Arcabouço: os erros e perigos no
pacote do governo
A economia brasileira registra excelentes resultados
nos indicadores comumente utilizados para avaliar o desempenho econômico. O
crescimento esperado do PIB para 2024 é de 3,5%; ao final de outubro, o nível
do desemprego foi o segundo menor desde 2012 (6,4%); a renda média dos ocupados
aumentou e o mesmo aconteceu com o investimento produtivo, embora este esteja
muito aquém do desejável.
Ainda no rol dos indicadores positivos, a inflação está
dentro da meta e a pobreza diminuiu significativamente. Lula sempre declarou
que seu objetivo primeiro era o combate à pobreza. Segundo o Instituto
Brasileiro de Geografia e Estatística, a população abaixo da linha de pobreza
adotada pelo Banco Mundial (US$ 6,85 PPC por dia ou R$ 665 por mês) caiu de
31,6% (2022) para 27,4% (2023). Essa proporção foi a menor registrada desde
2012. Já a população em situação de extrema pobreza (US$ 2,15 PPC por dia ou R$
209 por mês) recuou de 5,9% para 4,4%. Além desse percentual ser o menor desde
2012, é a primeira vez que ficou abaixo dos 5,0%.
========
### Exercícios
1. Relacione todos os anos distintos mencionados no texto sobre a economia brasileira, em ordem cronológica.
2. Traduza para o inglês a seguinte frase do texto sobre a economia brasileira: "Lula sempre declarou que seu objetivo primeiro era o combate à pobreza."
3. Extraia do texto sobre a economia brasileira, sem alterações, tudo o que vai de "Arcabouço: os erros" até "aquém do desejável.".

Uma sequência de registros:
========
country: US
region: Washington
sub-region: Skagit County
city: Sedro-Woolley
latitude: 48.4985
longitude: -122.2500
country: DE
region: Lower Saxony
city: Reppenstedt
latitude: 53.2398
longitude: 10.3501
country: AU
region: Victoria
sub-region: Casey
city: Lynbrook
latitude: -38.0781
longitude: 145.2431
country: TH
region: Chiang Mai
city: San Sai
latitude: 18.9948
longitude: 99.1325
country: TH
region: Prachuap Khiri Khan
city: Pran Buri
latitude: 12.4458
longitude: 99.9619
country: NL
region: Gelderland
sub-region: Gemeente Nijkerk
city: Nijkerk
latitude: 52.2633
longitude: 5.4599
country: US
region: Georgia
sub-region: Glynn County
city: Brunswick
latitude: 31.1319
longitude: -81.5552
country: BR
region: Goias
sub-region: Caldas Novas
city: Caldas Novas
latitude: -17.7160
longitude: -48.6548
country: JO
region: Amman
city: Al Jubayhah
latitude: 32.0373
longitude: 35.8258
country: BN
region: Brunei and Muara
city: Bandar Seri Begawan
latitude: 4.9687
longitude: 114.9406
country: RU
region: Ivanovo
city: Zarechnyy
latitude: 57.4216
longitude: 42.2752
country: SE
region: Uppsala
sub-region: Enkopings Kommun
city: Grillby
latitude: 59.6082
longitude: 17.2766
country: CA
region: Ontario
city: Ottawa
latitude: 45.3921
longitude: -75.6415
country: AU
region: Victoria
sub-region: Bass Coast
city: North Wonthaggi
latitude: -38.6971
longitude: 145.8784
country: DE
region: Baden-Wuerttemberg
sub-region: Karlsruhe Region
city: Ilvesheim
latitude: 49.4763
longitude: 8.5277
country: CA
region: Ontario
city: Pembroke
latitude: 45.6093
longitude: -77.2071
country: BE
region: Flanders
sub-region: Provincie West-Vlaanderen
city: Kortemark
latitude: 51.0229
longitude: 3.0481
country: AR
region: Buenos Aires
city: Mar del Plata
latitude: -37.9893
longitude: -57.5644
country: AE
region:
========
### Respostas dos exercícios
1. 2012, 2022, 2023, 2024

2. Lula always stated that his primary goal was fighting poverty.

3.
Arcabouço: os erros e perigos no
pacote do governo
A economia brasileira registra excelentes resultados
nos indicadores comumente utilizados para avaliar o desempenho econômico. O
crescimento esperado do PIB para 2024 é de 3,5%; ao final de outubro, o nível
do desemprego foi o segundo menor desde 2012 (6,4%); a renda média dos ocupados
aumentou e o mesmo aconteceu com o investimento produtivo, embora este esteja
muito aquém do desejável.